Exercise text:
::::::
Good news about vitamin D is piling up. We’ve learned it reduces the likelihood of contracting COVID-19, eases symptoms for those who do contract the virus and has positive effects on the gut, brain and other body systems. The latest findings about vitamin D and your health don’t disappoint, either.
Adequate levels of vitamin D are associated with a reduction in cancer mortality rates of about 13 percent. That’s what the findings of three meta-analyses* of clinical studies have concluded. But what does that mean in real-world terms?
Research scientists at the German Cancer Research Center (DKFZ) wanted to find out. So they translated the findings into real-world terms, as applied to Germans and their health. What they found is shockingly good news.
If all Germans over age 50 had adequate vitamin D levels, up to 30,000 cancer deaths could be prevented each year in Germany. As if that isn’t enough to get Germans to boost their vitamin D levels, more than 300,000 years of life could be gained, not to mention having health care costs significantly reduced.
There’s been quite a lot of research in recent years into the ways in which vitamin D helps the body deal with disease, especially inflammatory diseases, respiratory diseases, diabetes and cancer. There’s nearly conclusive evidence that adequate levels of vitamin D can help stave off COVID-19, or at least dramatically reduce the severity of symptoms if it is contracted. (See Vitamin D And The Risk Of Infection And Severity Of Symptoms Of COVID-19 Coronavirus)
The three meta-analyses mentioned above have added to the urgency to rectify inadequate levels of vitamin D in humans. The analyses only considered studies with methodologically high-quality randomized trials from across the globe. The underlying biological mechanism for vitamin D’s impact on cancer mortality was not considered, and isn’t fully clear yet. However, a 13 percent reduction in cancer mortality rates is a very positive finding.
::::::
Data section:
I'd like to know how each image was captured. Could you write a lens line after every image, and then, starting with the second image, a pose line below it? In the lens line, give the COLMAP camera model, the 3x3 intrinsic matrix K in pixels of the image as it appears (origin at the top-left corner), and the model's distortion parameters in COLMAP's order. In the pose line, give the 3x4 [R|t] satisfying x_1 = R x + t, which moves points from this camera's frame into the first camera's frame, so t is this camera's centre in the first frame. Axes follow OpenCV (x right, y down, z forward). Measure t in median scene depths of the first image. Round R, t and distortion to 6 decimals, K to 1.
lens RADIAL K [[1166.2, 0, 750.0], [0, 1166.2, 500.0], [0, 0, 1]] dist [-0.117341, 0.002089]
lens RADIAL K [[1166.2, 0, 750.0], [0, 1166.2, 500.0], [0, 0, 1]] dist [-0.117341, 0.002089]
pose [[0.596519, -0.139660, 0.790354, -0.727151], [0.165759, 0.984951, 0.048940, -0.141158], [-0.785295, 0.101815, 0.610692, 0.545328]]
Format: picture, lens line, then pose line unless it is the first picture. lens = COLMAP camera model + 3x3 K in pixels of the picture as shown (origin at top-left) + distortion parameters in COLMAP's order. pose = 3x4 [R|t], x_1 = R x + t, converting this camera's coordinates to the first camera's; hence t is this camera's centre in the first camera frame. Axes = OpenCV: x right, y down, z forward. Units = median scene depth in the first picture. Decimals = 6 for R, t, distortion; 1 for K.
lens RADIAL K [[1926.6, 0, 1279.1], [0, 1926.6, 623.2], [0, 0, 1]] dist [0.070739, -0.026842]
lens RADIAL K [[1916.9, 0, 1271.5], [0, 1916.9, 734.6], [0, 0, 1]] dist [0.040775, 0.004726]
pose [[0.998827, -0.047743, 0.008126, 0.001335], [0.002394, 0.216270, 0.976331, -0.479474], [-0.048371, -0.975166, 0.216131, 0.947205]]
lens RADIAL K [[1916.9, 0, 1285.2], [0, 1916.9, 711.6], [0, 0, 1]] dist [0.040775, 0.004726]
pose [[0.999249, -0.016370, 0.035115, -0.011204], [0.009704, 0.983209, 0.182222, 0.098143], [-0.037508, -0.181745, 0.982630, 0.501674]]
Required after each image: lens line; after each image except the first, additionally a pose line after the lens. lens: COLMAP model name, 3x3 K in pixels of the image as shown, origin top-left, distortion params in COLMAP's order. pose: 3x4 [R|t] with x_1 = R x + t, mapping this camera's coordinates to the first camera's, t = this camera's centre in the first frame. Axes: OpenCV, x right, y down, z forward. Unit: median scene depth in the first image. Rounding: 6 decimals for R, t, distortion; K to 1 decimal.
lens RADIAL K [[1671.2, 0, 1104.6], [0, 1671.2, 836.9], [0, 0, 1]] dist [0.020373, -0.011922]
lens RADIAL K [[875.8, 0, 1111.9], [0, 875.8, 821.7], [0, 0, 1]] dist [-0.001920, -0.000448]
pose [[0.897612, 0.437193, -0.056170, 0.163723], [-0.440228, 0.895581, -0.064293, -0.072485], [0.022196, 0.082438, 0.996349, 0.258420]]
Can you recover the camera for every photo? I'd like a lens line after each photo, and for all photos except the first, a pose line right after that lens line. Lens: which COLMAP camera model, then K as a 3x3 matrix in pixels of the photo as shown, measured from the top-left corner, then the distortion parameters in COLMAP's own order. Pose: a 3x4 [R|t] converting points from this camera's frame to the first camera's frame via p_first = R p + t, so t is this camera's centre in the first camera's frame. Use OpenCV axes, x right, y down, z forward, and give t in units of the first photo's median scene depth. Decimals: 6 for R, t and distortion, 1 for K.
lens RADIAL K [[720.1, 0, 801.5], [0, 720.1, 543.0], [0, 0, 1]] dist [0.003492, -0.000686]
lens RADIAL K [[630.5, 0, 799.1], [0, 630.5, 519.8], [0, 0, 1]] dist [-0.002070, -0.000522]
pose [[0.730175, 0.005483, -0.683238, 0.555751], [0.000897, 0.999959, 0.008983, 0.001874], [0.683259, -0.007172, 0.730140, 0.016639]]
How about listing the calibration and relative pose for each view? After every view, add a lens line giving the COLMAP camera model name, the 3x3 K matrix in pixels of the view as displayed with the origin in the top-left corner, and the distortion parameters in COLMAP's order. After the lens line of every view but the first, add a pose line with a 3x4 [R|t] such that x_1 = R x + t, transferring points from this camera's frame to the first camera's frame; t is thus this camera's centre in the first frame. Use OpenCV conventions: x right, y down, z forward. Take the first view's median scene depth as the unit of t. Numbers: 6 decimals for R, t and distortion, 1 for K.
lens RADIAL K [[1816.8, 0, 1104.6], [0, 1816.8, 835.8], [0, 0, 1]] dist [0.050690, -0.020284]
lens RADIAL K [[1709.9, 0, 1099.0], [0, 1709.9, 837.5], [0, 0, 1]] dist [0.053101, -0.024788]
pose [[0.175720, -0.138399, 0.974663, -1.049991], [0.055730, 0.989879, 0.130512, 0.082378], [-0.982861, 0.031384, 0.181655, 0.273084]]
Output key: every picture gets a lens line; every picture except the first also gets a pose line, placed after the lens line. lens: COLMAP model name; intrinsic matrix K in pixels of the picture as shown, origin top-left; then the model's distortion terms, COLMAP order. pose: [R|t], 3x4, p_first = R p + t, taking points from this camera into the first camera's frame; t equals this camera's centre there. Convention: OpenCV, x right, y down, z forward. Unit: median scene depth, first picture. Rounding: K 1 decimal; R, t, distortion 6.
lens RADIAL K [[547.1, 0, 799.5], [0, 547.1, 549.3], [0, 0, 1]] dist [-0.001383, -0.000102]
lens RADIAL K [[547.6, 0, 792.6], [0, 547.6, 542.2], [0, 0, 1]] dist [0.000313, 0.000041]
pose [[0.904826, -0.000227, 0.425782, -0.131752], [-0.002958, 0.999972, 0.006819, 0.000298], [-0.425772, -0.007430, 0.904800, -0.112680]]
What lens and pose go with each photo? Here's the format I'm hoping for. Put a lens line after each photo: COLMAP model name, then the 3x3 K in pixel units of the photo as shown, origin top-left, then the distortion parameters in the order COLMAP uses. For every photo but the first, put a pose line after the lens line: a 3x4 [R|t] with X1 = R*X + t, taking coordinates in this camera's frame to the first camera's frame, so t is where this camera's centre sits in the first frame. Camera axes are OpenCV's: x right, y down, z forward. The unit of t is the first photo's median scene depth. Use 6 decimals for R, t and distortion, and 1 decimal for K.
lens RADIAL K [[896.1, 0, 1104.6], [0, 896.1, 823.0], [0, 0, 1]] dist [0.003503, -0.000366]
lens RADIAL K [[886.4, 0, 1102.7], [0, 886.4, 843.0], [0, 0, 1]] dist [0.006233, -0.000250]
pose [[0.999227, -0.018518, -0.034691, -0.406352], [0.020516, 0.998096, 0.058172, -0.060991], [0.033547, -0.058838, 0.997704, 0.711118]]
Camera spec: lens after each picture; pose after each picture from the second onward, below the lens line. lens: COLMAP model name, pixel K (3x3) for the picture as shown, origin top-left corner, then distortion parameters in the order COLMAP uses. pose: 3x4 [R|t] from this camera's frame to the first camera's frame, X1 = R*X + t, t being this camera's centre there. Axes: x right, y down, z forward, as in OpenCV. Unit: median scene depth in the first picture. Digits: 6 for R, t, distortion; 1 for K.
::::::
Your assignment: Reproduce the passage above on vitamin D and cancer mortality in full, word for word.

Task solution:
Good news about vitamin D is piling up. We’ve learned it reduces the likelihood of contracting COVID-19, eases symptoms for those who do contract the virus and has positive effects on the gut, brain and other body systems. The latest findings about vitamin D and your health don’t disappoint, either.
Adequate levels of vitamin D are associated with a reduction in cancer mortality rates of about 13 percent. That’s what the findings of three meta-analyses* of clinical studies have concluded. But what does that mean in real-world terms?
Research scientists at the German Cancer Research Center (DKFZ) wanted to find out. So they translated the findings into real-world terms, as applied to Germans and their health. What they found is shockingly good news.
If all Germans over age 50 had adequate vitamin D levels, up to 30,000 cancer deaths could be prevented each year in Germany. As if that isn’t enough to get Germans to boost their vitamin D levels, more than 300,000 years of life could be gained, not to mention having health care costs significantly reduced.
There’s been quite a lot of research in recent years into the ways in which vitamin D helps the body deal with disease, especially inflammatory diseases, respiratory diseases, diabetes and cancer. There’s nearly conclusive evidence that adequate levels of vitamin D can help stave off COVID-19, or at least dramatically reduce the severity of symptoms if it is contracted. (See Vitamin D And The Risk Of Infection And Severity Of Symptoms Of COVID-19 Coronavirus)
The three meta-analyses mentioned above have added to the urgency to rectify inadequate levels of vitamin D in humans. The analyses only considered studies with methodologically high-quality randomized trials from across the globe. The underlying biological mechanism for vitamin D’s impact on cancer mortality was not considered, and isn’t fully clear yet. However, a 13 percent reduction in cancer mortality rates is a very positive finding.